I'm starting to suspect this is the issue. Neither of these languages are in the top 5 languages so there is probably less to train on. It'd be interesting to see if this improves over time or if the gap between the languages become even more intense as it becomes favorable to use a language simply because LLMs are so much better at it.
There are a lot of interesting discussions to be had here:
- if the efficiency gains are real and llms don't improve in lesser used languages, one should expect that we might observe that companies that chose to use obscure languages and tech stacks die out as they become a lot less competitive against stacks that are more compatible with llms
- if the efficiency gains are real this might disincentivize new language adoption and creation unless the folks training models somehow address this
- languages like python with higher output acceptance rates are probably going to become even more compatible with llms at a faster rate if we extrapolate that positive reinforcement is probably more valuable than negative reinforcement for llms
I do wonder if the gap will keep widening though. If newer tools/tech don’t have enough training data, LLMs may struggle much more with them early on. Although it's possible that RAG and other optimization techniques will evolve fast enough to narrow the gap and prevent diminishing returns on LLM driven productivity.
As someone who works primarily within the Laravel stack, in PHP, the LLM's are wildly effective. That's not to say there aren't warts - but my productivity has skyrocketed.
But it's become clear that when you venture into the weeds of things that aren't very mainstream you're going to get wildly more hallucinations and solutions that are puzzling.
Another observation is that I believe that when you start getting outside of your expertise you're likely going to have a correlating amount of 'waste' time spent where the LLM is spitting out solutions that an expert in the domain would immediately recognize as problematic but the non-expert will see and likely reason that it seems reasonable/or, worse, not even look at the solution and just try to use it.
100% of the time that I've tried to get Claude/Gemini/ChatGPT to "one shot" a whole feature or refactor it's been a waste of time and tokens. But when I've spent even a minimal amount of energy to focus it in on the task, curate the context and then approach?
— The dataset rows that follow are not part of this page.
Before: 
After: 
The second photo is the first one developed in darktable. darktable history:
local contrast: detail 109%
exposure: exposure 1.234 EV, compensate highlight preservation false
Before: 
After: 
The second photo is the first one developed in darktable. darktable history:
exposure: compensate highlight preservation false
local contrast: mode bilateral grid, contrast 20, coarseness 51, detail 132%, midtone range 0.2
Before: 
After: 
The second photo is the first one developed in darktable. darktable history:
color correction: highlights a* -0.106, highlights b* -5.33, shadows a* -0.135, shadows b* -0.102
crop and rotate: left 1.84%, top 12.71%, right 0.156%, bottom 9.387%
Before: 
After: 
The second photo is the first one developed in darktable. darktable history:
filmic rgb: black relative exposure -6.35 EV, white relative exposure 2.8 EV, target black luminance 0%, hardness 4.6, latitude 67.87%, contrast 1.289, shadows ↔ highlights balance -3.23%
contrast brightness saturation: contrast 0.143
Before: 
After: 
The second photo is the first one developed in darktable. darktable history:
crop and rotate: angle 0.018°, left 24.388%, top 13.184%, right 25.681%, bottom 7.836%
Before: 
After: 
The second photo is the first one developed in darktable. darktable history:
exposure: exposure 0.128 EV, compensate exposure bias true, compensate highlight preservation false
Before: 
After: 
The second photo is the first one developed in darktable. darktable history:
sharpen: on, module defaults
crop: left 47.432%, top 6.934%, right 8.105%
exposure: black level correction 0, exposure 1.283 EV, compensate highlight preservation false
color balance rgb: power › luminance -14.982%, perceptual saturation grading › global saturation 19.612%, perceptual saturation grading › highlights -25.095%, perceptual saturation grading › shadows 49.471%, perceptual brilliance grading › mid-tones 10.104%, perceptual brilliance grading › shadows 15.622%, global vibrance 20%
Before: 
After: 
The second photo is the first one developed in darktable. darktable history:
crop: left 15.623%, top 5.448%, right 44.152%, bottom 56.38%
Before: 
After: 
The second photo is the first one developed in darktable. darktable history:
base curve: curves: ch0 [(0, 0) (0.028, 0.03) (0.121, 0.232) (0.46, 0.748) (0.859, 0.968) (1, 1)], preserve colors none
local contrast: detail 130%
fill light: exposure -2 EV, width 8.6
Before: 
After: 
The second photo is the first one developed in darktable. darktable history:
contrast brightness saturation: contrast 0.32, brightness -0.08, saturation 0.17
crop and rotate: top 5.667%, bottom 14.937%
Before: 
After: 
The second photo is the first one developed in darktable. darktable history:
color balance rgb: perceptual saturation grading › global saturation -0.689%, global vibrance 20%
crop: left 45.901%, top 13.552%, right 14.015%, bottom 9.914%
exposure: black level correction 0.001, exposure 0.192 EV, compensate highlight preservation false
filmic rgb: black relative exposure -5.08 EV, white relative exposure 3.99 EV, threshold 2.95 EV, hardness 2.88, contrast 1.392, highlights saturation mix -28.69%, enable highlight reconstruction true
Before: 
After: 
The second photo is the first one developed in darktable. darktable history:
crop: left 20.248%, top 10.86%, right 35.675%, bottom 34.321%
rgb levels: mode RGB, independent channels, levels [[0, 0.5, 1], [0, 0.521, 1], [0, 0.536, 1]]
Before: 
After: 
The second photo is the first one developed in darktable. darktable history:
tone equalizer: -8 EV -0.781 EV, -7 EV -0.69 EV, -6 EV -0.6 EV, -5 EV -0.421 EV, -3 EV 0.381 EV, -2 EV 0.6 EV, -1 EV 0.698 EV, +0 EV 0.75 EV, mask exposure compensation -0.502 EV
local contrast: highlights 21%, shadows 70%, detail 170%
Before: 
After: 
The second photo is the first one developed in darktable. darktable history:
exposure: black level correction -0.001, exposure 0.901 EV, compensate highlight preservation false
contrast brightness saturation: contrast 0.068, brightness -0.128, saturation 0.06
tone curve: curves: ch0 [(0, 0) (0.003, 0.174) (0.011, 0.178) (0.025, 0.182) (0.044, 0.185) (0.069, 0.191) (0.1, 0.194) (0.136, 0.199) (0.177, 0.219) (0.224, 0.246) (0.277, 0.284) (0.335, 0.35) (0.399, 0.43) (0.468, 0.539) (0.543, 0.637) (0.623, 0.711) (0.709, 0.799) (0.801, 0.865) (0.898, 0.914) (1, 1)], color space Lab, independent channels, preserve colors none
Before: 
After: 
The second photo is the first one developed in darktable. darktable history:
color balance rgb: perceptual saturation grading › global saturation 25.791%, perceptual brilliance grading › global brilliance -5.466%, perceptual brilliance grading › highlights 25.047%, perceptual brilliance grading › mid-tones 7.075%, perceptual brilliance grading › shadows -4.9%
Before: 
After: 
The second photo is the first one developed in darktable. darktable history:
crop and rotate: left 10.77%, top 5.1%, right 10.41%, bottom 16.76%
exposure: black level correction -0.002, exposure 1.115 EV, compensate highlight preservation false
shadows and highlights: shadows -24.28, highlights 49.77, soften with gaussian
Tremendously effective most times. But this also requires me to do enough mental work that I probably have an idea of how it should work out which primes my capability to parse the proposed solutions/code and pick up the pieces. Another good flow is to just prompt the LLM (in this case, Claude Code, or something with MCP/filesystem access) with the feature/refactor/request asking it to draw up the initial plan of implementation to feed to itself. Then iterate on that as needed before starting up a new session/context with that plan and hitting it one item at a time, while keeping a running {TASK_NAME}_WORKBOOK.md (that you task the llm to keep up to date with the relevant details) and starting a new session/context for each task/item on the plan, using the workbook to get the new sessions up to speed.
Also, this is just a hunch, but I'm generally a nocturnal creature and tend to be working in the evening into early mornings. Once 8am PST rolls around I really feel like Claude (in particular) just turns into mush. Responses get slower but it seems it loses context where it otherwise wouldn't start getting off topic/having to re-read files it should already have in context. (Note; I'm pretty diligent about refreshing/working with the context and something happens in the 'work' hours to make it terrible)
I'd imagine we're going to end up with language specific llms (though I have no idea, just seems logical to me) that a 'main' model pushes tasks/tool usage to. We don't need our "coding" LLM's to also be proficient on oceanic tidal patterns and 1800's boxing history. Those are all parameters that could have been better spent on the code.
Python is good because of the sheer volume of training data, but the lack of a strong type system means you can't have a cycle of codegen -> typecheck -> codegen be automated, and you have to get the LLM to produce tests and run those, which is mostly fine but not as efficient.